Yoshi’s New Island di Yukio Sawada è un manga, praticamente, perfetto. Sì, lo so: potrebbe suonare altisonante, o peggio sprezzante. Il punto, però, è che il volume, pubblicato in Italia da J-Pop Manga e firmato dall’autore del già ottimo “Super Mario Mangamania”, è un concentrato ultrapop di citazioni dai videogiochi di Yoshi e compagnia. Un mix di gag nonsense e giochi sull’assonanza tra termini lontanissimi, il tutto attraversato da una gioia fanciullesca che oggi si trova sempre più di rado. La storia è, quantomai, semplice (ma non è che “Super Mario Galaxy”, di cui abbiamo parlato qui, sia esattamente “Quarto potere”). Un giorno, dal cielo, piove sulla placida Isola Uovo Baby Mario che, immediatamente, “denuncia” la scomparsa del suo piccolo fratello Baby Luigi. Così, in una sorta di Armata Brancaleone in salsa videoludica, Yoshi, accompagnato dalla scimmia Yukiki e da Baby Mario, si mette alla ricerca del “Luigi perduto”. Durante il viaggio i nostri andranno incontro a una serie di avversità e scontri con i nemici più iconici della serie, fino al grand finale contro Baby Bowser.
Ecco, in buona sostanza, la trama è questa. Ma, come in ogni grande storia kodomo, ovvero i manga dedicati alle bambine e ai bambini più piccoli, dentro c’è molto di più. Innanzitutto, il tratto di Sawada è perfetto per raccontare le morbidezze delle linee di Yoshi, che qui viene raffigurato per quello che è: un adorabile dinosaurino. Anche il suo carattere, fatto di appetito infinito e di una rara capacità di cacciarsi nei guai, emerge benissimo, e i già citati giochi di parole sono quasi sempre spassosissimi. Yoshi, grazie al suo potere di mutaforma (che si compie quando ingolla qualcosa o anche un nemico), può diventare qualsiasi cosa: ed è proprio da qui che nasce una sequenza continua di gag, controsensi e scenette comiche davvero esilaranti. Funzionano alla perfezione per un pubblico più giovane, ma riescono a colpire nel segno anche con i lettori più grandi.
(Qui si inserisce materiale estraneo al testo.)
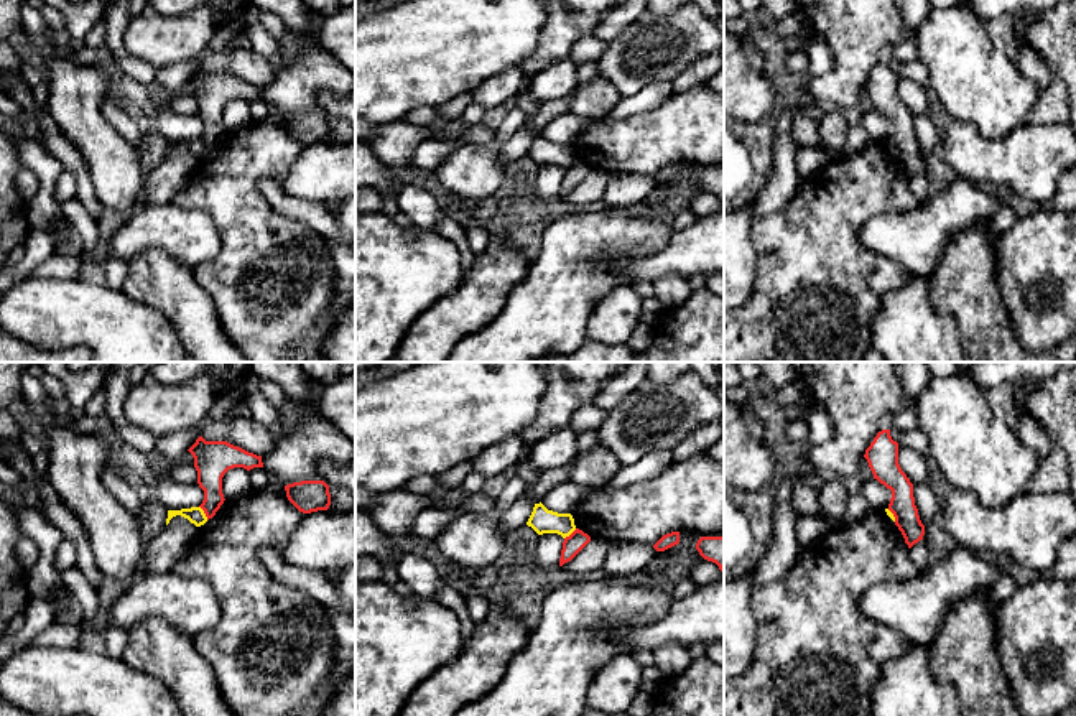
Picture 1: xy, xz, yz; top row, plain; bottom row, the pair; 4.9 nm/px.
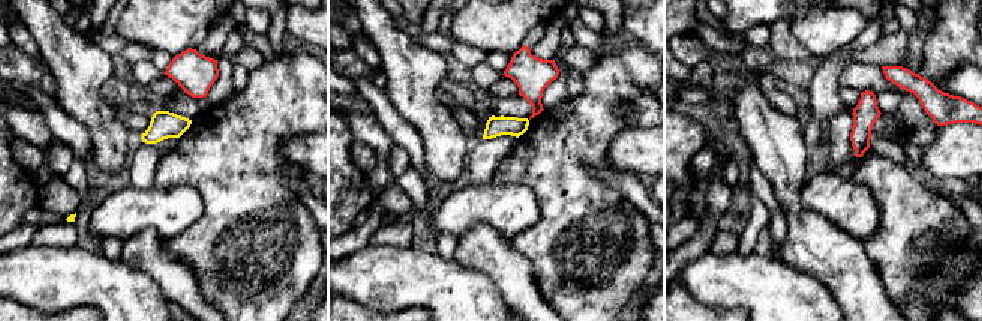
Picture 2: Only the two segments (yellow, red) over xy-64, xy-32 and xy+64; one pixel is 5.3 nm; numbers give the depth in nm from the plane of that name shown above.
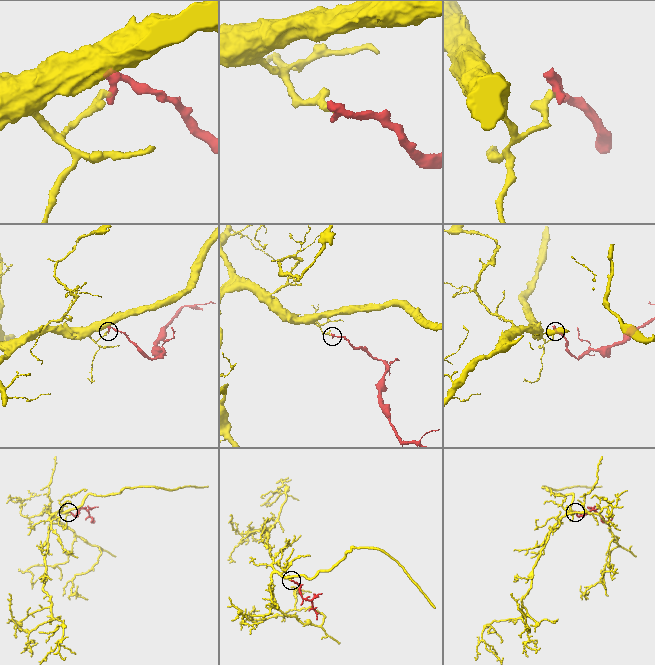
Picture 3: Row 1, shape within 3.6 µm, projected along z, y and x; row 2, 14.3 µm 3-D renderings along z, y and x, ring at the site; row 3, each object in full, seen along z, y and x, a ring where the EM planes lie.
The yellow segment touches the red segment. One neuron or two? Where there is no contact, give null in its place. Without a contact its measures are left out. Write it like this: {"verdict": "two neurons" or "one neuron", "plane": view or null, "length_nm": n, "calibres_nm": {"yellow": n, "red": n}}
{"verdict": "two neurons", "plane": "xy", "length_nm": 80, "calibres_nm": {"yellow": 90, "red": 160}}

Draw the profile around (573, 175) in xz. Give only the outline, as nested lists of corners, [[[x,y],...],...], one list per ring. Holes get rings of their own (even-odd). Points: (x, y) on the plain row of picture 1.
[[[576,160],[563,173],[559,198],[571,193],[589,173],[591,173],[591,168],[584,165],[582,161]]]

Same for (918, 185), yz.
[[[920,171],[910,179],[910,189],[920,202],[926,202],[930,181],[925,171]]]

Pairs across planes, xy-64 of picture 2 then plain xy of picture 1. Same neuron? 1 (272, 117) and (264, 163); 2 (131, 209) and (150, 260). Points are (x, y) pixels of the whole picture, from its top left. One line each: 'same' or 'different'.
1: same
2: different

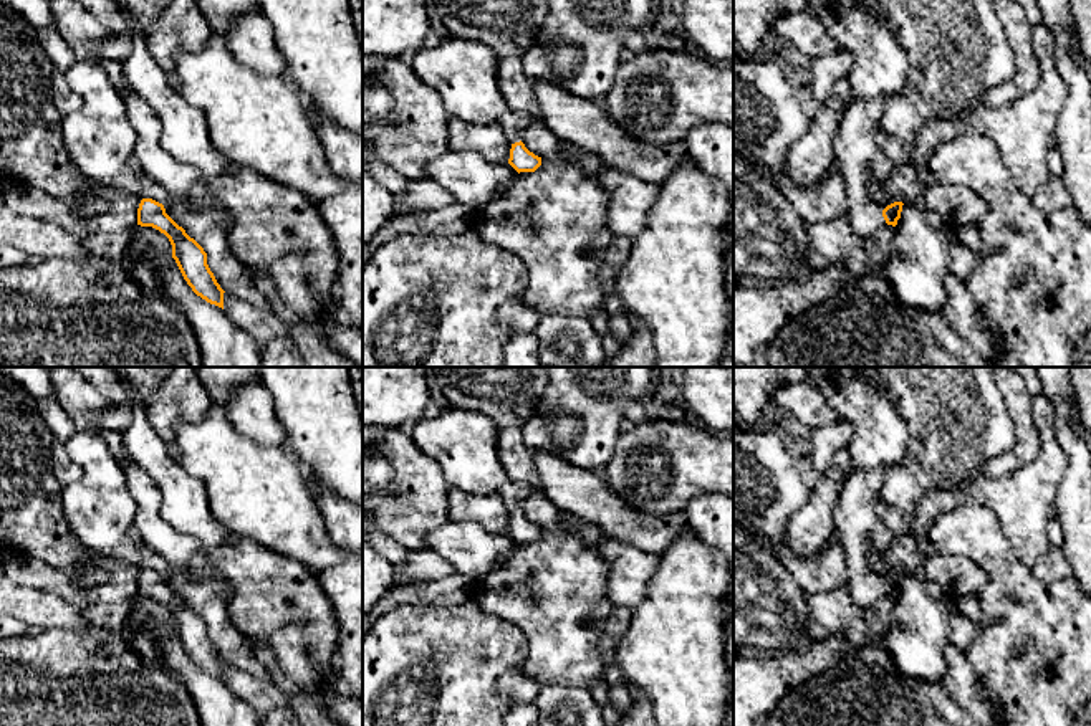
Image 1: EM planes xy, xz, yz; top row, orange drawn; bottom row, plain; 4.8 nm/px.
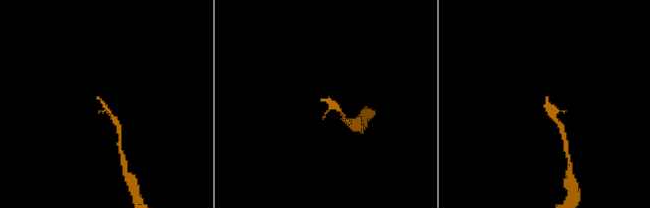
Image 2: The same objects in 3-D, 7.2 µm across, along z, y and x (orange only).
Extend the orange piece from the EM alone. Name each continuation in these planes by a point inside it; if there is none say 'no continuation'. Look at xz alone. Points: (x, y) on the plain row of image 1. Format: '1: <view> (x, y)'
1: xz (514, 495)

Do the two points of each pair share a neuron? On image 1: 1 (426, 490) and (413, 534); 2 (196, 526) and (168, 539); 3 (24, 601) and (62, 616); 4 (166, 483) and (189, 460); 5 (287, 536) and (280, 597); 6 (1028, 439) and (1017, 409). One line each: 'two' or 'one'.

Menzione d’onore, poi, per la traduzione di J-Pop Manga a cura di Alessandro Colombo e per l’editing di Federico Salvan, capacissimi di restituire in italiano tutta la verve dei giochi di parole originali. Uscito anche per celebrare, in un certo qual modo, il quarantennale dell’omonima serie videoludica, oltre che l’onda lunga del successo cinematografico di Mario, “Yoshi’s New Island” è una piccola chicca. Un manga kodomo che fa esattamente quello che deve fare, senza sbagliare un colpo, e lo fa con personalità, amore e grande cura per i personaggi.
Una storia piccola, leggera e buffa, che finisce per funzionare come una dolce panacea: una di quelle cose semplici che però, quando servono, funzionano davvero. Proprio come un platform old-school.